MANILA, Philippines — The World Wildlife Fund for Nature (WWF) added its voice Saturday to the growing number of environmental groups opposing the dumping of urea in Sulu Sea.
“The potential environmental impact of dumping 500 tons of urea into the sea is just too great. We should be wary of quick-fix solutions such as this to mitigate climate change,” WWF Asia Pacific energy policy coordinator Rafael Senga said in a statement posted on the group’s website (www.wwf.org.ph).
WWF’s Tawi-Tawi Project manager, Filemon Romero, who is overseeing ecological studies and conservation in the country’s southernmost province, said he was also worried about the urea dumping experiment that the Sydney-based Ocean Nourishment Corp. (ONC) is conducting.
“This is a huge concern for us….This will surely have damaging environmental impact on both the Sulu and Celebes Seas,” Romero said.
He added that over-fertilization of the sea would adversely affect the southern Philippines’ seaweed farms, the main source of livelihood for the people.
“Think about it: tens of millions of people depend on the Sulu Sea for food — you cannot just experiment with their lives,” Romero said.
ONC said it has received a go-signal from the Philippine government to release 500 tons of granulated urea into the Sulu Sea to test a technology it developed for large-scale carbon sequestration and ocean fertilization.
ONC is a private company spun out of the University of Sydney’s Ocean Technology Group, and intends to gain both carbon credits and fish production revenue by licensing its technology to provoke massive plankton blooms in the world’s oceans.
The firm confirmed dumping a ton of nitrogen-rich urea into the sea “recently” — last month, off the coast of Anini-y, Antique, according to the environment groups. More amounts of urea will be pumped into the sea in the coming months, according to an ONC official.
WWF said the government should carefully evaluate the possible impacts of ONC’s planned urea dump to avert a possible environmental disaster. A further 1,000-ton urea dump is planned for Malaysian waters next year.
ONC’s idea seems simple: Massive amounts of urea will be dumped into nutrient-poor sites. A pressurized hose situated 50 meters below the sea surface will release the mixture directly into sunlit-layers where photosynthetic plankton thrive.
Urea is an organic compound commercially derived from ammonia (NH3) and carbon dioxide (CO2). Large quantities of CO2 are produced in the manufacture of ammonia from coal or petroleum-based raw materials.
The premise is that urea (acting much like plant fertilizer) would theoretically induce algal blooms. The plankton will multiply in the nitrogen-enriched waters and absorb carbon dioxide.
And when they die, the plankton will sink to the bottom of the sea taking the carbon dioxide with them.
WWF, however, urged extreme caution in testing this unproven and potentially risky technology in natural marine ecosystems, especially in critical biodiversity areas such as the Sulu Sea, home to the country’s richest fishing grounds and the Tubbataha Reefs, a World Heritage Site.
WWF said urea and nitrogen runoff from agricultural lands have historically been known to cause toxic algal blooms such as red tide.
Additionally, WWF said complex factors such as temperature and chemical reactions can complicate everything from the size of the algal bloom (if it grows too large it might intrude into shallow waters to choke off light-dependent animals like corals), to the ecosystem’s species composition (too many planktivores will upset the natural balance, distorting the food chain).

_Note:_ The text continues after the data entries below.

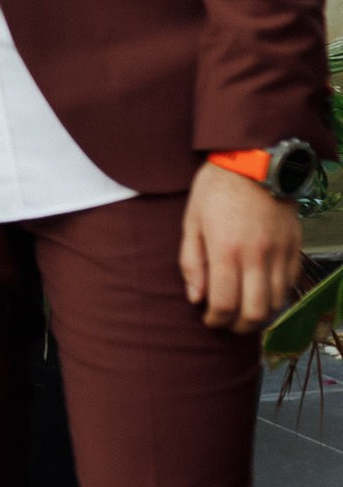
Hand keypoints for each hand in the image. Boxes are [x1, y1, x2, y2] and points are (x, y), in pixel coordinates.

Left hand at [178, 161, 306, 332]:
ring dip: (260, 314)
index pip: (224, 305)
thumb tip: (196, 298)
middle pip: (254, 313)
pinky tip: (262, 291)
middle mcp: (257, 256)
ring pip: (276, 303)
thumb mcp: (192, 221)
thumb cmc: (216, 188)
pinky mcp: (295, 246)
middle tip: (227, 322)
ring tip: (245, 310)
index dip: (215, 320)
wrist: (256, 160)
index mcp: (226, 251)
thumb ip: (192, 262)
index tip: (208, 320)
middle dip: (238, 326)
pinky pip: (291, 283)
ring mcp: (280, 252)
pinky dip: (277, 295)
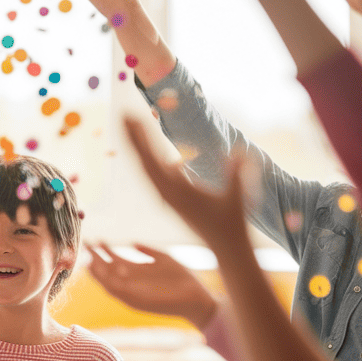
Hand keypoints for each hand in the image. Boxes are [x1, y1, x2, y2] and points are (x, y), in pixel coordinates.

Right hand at [86, 243, 217, 326]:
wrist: (196, 299)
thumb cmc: (182, 279)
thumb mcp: (163, 259)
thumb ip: (148, 251)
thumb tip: (131, 242)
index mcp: (136, 272)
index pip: (114, 260)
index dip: (103, 250)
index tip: (93, 239)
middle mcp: (131, 282)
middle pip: (107, 269)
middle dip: (95, 258)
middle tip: (84, 244)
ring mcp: (132, 292)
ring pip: (108, 281)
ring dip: (97, 271)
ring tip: (88, 258)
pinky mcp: (135, 301)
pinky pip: (117, 291)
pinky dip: (107, 281)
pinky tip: (101, 271)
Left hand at [124, 116, 249, 253]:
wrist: (226, 247)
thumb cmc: (232, 222)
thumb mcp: (236, 197)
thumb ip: (236, 174)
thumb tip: (240, 151)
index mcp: (178, 191)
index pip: (153, 161)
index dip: (140, 139)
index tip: (131, 118)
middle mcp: (167, 194)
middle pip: (143, 161)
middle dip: (132, 137)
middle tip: (122, 113)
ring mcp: (167, 197)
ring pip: (145, 168)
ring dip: (136, 146)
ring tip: (128, 124)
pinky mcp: (171, 199)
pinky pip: (153, 175)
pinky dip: (146, 159)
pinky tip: (143, 147)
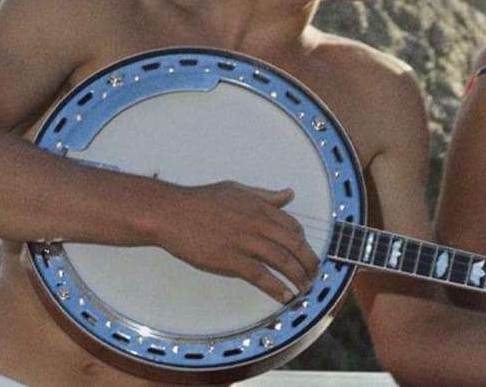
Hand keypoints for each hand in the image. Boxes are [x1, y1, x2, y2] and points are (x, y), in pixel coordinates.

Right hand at [155, 181, 317, 300]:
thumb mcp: (237, 190)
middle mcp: (257, 224)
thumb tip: (288, 194)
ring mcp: (244, 242)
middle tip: (314, 274)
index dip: (304, 242)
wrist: (171, 212)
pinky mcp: (229, 259)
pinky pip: (260, 276)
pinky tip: (285, 296)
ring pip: (282, 261)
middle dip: (309, 262)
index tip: (306, 253)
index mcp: (260, 207)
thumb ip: (265, 195)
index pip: (293, 226)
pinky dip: (276, 287)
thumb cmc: (200, 200)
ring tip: (305, 288)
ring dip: (298, 277)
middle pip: (294, 245)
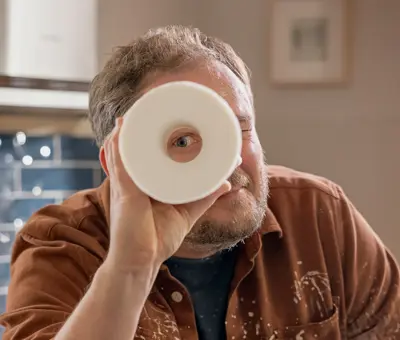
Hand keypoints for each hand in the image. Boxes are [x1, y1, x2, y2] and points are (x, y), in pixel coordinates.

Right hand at [103, 118, 230, 270]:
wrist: (141, 262)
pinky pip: (119, 164)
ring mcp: (126, 185)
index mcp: (145, 185)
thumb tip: (225, 182)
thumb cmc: (157, 239)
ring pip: (122, 151)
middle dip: (136, 130)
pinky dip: (119, 145)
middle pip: (132, 150)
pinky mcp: (124, 192)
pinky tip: (122, 129)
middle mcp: (132, 181)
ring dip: (126, 132)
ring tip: (135, 113)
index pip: (146, 157)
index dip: (151, 140)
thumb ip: (204, 197)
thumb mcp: (186, 213)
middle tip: (149, 111)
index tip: (166, 122)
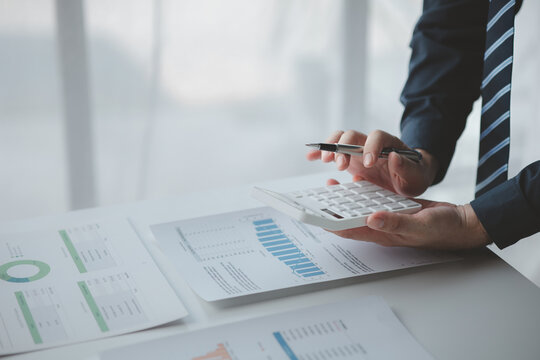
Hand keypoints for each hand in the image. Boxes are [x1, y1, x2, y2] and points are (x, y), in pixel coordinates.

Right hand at [306, 130, 438, 196]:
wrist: (408, 177)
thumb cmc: (413, 176)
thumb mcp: (416, 176)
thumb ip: (406, 166)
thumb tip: (394, 156)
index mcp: (389, 144)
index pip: (377, 137)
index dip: (371, 147)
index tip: (368, 163)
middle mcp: (370, 143)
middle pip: (353, 135)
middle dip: (344, 148)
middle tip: (340, 166)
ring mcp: (357, 150)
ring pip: (340, 139)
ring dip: (330, 148)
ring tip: (325, 161)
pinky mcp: (349, 159)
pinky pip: (332, 152)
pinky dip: (320, 153)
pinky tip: (310, 157)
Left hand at [324, 179, 490, 249]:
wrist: (462, 224)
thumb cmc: (444, 229)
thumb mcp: (419, 225)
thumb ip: (395, 223)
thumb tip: (370, 219)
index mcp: (383, 234)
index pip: (348, 230)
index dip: (329, 224)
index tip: (313, 215)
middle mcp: (381, 227)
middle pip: (348, 220)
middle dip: (331, 210)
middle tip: (319, 195)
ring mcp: (387, 218)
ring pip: (358, 209)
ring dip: (344, 199)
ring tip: (332, 186)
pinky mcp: (394, 208)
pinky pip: (372, 201)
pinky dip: (362, 192)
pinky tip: (358, 181)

Some environment groups said the explosion in the population of marine life forms feeding on the algal bloom — and exhaling carbon dioxide — negates the company’s premise that “fertilizing” the sea would reduce carbon gases from the atmosphere.
Also, to produce urea, the company would need to build natural gas-burning factories.
ONC said early analysis of results of the first urea “supported” claims of plankton nourishment and subsequent carbon-dioxide sequestration.
It said its researches needed time to monitor the effects more closely through tracking plankton blooms with satellites, combining samples taken directly from the water with geographic information, and observing how the area evolves.
Environment groups, however, are not convinced, noting that many scientists were worried about the “unintended consequences” of a large-scale dumping in the future.
Even the 2007 Nobel Peace Prize winner, the Intergovernmental Panel on Climate Change of the United Nations, has noted that ocean fertilization “remains largely speculative, and many environmental side effects have yet to be assessed.”
Toxic tides and lifeless oceans might instead result from such climate-manipulation strategies, IPCC warned.
Senga said ONC’s “leaving [of] possible negative impacts to speculation is not only scientifically unsound [but also] morally irresponsible.”
“The most effective and proven climate solution is the reduction of carbon dioxide emission from energy use and deforestation,” Senga said. “Risky schemes such as this will only detract us from real solutions to solve the climate crisis.”